After the operation, the patient was followed up in intensive care unit. He had 3 units of blood transfusion during surgery. In the follow up he was usually bradycardic. IV fluid resuscitation with inotropic and chronotropic agents was going on. But the patient was not responding effectively. After two days of mechanical ventilation, he had a tube thoracostomy operation for increased pneumothorax on the right. With no efforts of ventilation, it was detected that his diaphragm was paralyzed. After his clinical stabilization, he was referred to inspiratory muscle pacing surgery, but died before pacing procedure.
Discussion
Multiple trauma patients may have many reasons for going into shock. External or internal bleeding or improper fluid resuscitation may also cause shock. Cardiac or neurological reasons may also be a cause for hypotension. For these reasons, it is hard to diagnose SS unless the clinician rules out the other causes of shock. Unexpectedhypotension in multiple trauma patients may be a clue for this diagnosis. In our case, there were some wounds which may cause bleeding. But after surgical and medical stabilization of the patient, we expected to have a stable blood pressure and normal cardiac rhythm. However, there were no significant progresses about circulatory functions. Day by day blood pressure and cardiac rhythm became better and were recorded as normal after two weeks. As we observe in our case, SS is characterized with no total body fluid loss but vasodilation causes a relative collapse in circulatory system.
Our patient had an upper location of SCI that affected bilateral accessory nerves at cervical spinal level. For this reason he had bilateral diaphragm paralysis. Le Pimpec-Barthes F had also experienced a case which they applied intrathoracic phrenic pacing [2].
In the literature, there are some cases of bilateral diaphragm paralysis.
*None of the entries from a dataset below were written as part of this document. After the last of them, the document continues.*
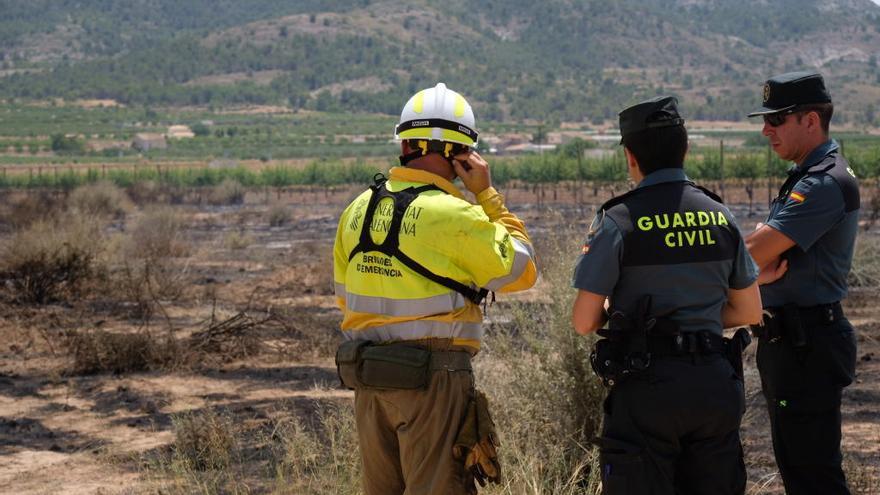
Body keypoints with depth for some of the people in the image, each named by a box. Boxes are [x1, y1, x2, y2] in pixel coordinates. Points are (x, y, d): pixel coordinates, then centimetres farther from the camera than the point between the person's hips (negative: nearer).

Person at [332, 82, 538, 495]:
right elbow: (521, 270, -2)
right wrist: (488, 195, 0)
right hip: (433, 376, -7)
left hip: (366, 372, 7)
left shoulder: (359, 210, 6)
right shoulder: (455, 216, -15)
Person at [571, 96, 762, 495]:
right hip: (715, 385, 5)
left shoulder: (617, 222, -10)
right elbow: (749, 312, 12)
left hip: (647, 387, -4)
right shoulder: (720, 217, 5)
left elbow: (583, 322, -8)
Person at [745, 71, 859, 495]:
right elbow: (760, 247, 8)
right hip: (789, 341, 11)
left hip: (807, 344, -11)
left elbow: (752, 252, -23)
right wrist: (765, 268, -14)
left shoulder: (826, 183, -19)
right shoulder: (807, 178, 16)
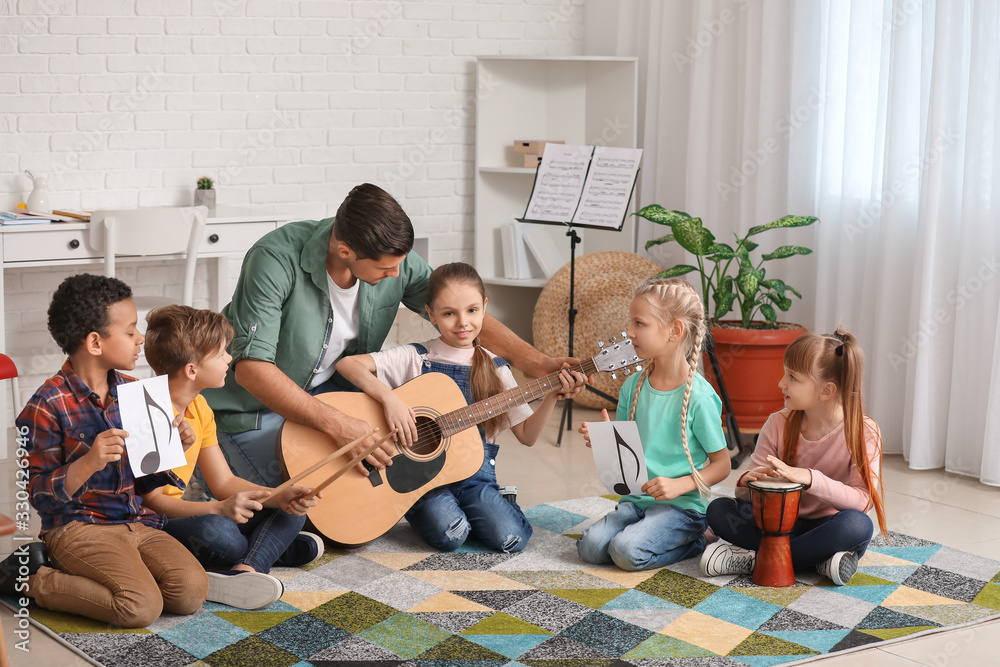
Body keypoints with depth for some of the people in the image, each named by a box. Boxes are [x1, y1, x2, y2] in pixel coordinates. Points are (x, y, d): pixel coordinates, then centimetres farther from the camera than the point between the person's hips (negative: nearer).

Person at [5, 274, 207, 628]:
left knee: (192, 591, -14)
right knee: (141, 607, -25)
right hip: (78, 527, -6)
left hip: (138, 522, 7)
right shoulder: (48, 406, -11)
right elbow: (39, 496, -11)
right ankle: (35, 582, -2)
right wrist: (88, 463, -27)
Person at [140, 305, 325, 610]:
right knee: (216, 532, -41)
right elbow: (151, 499, -24)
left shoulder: (199, 407, 8)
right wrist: (220, 509, -36)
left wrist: (280, 497, -8)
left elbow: (223, 482, 8)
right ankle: (270, 546, -12)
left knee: (291, 513, 1)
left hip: (177, 514, 10)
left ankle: (245, 568, -23)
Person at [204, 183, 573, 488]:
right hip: (255, 404, -6)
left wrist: (542, 366, -18)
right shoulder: (277, 259, -31)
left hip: (330, 389, 6)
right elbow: (251, 367, -34)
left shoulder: (395, 261, -14)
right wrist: (336, 424, -40)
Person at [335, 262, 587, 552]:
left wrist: (552, 396, -8)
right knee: (450, 535, -27)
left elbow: (526, 435, 6)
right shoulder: (416, 358, -3)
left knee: (511, 538, -19)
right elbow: (347, 364, -14)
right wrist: (389, 398, -27)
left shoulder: (494, 368, 6)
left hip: (473, 473, 2)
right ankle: (423, 511, 7)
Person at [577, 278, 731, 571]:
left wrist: (680, 484, -22)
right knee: (590, 547, -15)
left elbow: (721, 464, -8)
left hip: (682, 506, -5)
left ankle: (696, 541, 0)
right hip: (636, 499, 5)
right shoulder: (632, 387, 4)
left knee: (628, 552, -25)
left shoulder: (698, 396, -14)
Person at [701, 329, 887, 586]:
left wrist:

Yelgec also reports a case of unknown origin [3]. However, as best of our knowledge, this is the first case declared with spinal shock and bilateral diaphragm paralysis at the same time.
Multiple trauma patients with spinal shock are under risk of mortality so they should be observed in intensive care units. Casha S declares poor cardiovascular and respiratory outcomes and the need for ventilatory support of high cervical and complete SCI patients [4]. If bilateral diaphragm paralysis is also involved, the patient will be a candidate for intrathoracic phrenic pacing. Despite these therapies, neurological outcome and quality of life is not fulfilling.
Conclusion
SS is a diagnosis of exclusion in patients with SCI. Emergency specialist should always think any types of shock and organize proper treatment immediately. Intrathoracic diaphragm pacing is a good choice if the SCI patient is depended on mechanical ventilator.
References
- JF Ditunno, Little JW, Tessler A, Burns AS. Spinal shock revisited: a four-phase model. Spinal Cord 2004; 42: 383-395.
- Le Pimpec-Barthes, Gonzalez-Bermejo J, Hubsch JP, Duguet A, Morélot-Panzini C, Riquet M, et al. Intrathoracic Phrenic Pacing: A 10-year Experience in France. J Thoracic Cardiovasc Surg. 2011; 142: 378-383.
- Yelgec NS, Atak R, Cay S. Severe orthopnea is not always due to heart failure: a case of bilateral diaphragm paralysis. J Emerg Med. 2013; 45: 922-923.
- Steven Casha, Christie S. A Systematic Review of Intensive Cardiopulmonary Management after Spinal Cord Injury. Journal of Neurotrauma. 2011; 28: 1479-1495.